Self-join with column control¶
A dimension that encodes a parent–child hierarchy often needs to be joined twice: once for the member row and once for the parent row. Sub-pipelines make each alias explicit:
sources:
product_dim:
path: Tables/dim_product
with:
product_member:
from: product_dim
steps:
- filter:
expr: "is_current = true"
product_parent:
from: product_dim
steps:
- filter:
expr: "is_current = true"
steps:
- join:
source: product_member
on: [{left: product_code, right: code}]
type: left
alias: pm
include: [description, category_code]
rename:
description: product_desc
- join:
source: product_parent
on: [{left: category_code, right: code}]
type: left
alias: pp
include: [description]
rename:
description: category_desc
Two separate sub-pipelines — both drawn from the same source — each filtered
and aliased independently. The first join resolves the product description;
the second uses the category_code brought in by the first to resolve the
parent description.
Without with:, this requires either two raw source declarations pointing
at the same table or a single source aliased twice, which becomes ambiguous
when column control is involved.
Migration from PySpark notebook patterns¶
A common notebook pattern builds a chain of DataFrames in cells:
# Notebook cell 1
big_orders = orders.filter("amount > 1000")
# Notebook cell 2
totals = big_orders.groupBy("customer_id").agg(sum("amount").alias("total"))
# Notebook cell 3
result = customers.join(totals, "customer_id", "left")

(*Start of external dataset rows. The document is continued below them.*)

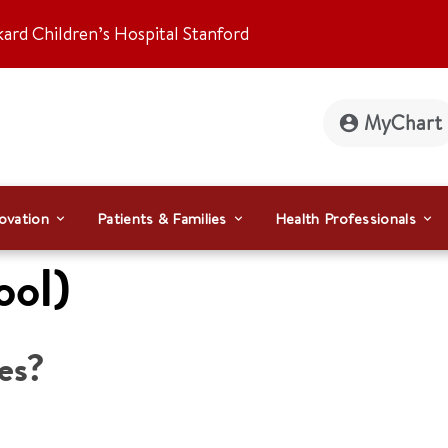
kard Children’s Hospital Stanford
MyChart
ovation
Patients & Families
Health Professionals
ool)
es?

The weevr equivalent uses with: for the intermediate stages and steps:
for the final join:
with:
big_orders:
from: orders
steps:
- filter:
expr: "amount > 1000"
totals:
from: big_orders
steps:
- aggregate:
group_by: [customer_id]
measures:
total: "sum(amount)"
steps:
- join:
source: totals
on: [{left: customer_id, right: customer_id}]
type: left
Key differences to expect:
| Notebook | weevr |
|---|---|
| DataFrame variables | Named sub-pipelines |
| Implicit schema drift | Explicit include/rename at join |
Manual .show() debugging |
explain() shows each stage |
| Re-run entire cell chain | Engine resolves only affected stages |
The config expresses the same logical pipeline without imperative plumbing. Schema changes in source tables surface as config validation errors rather than runtime type failures mid-notebook.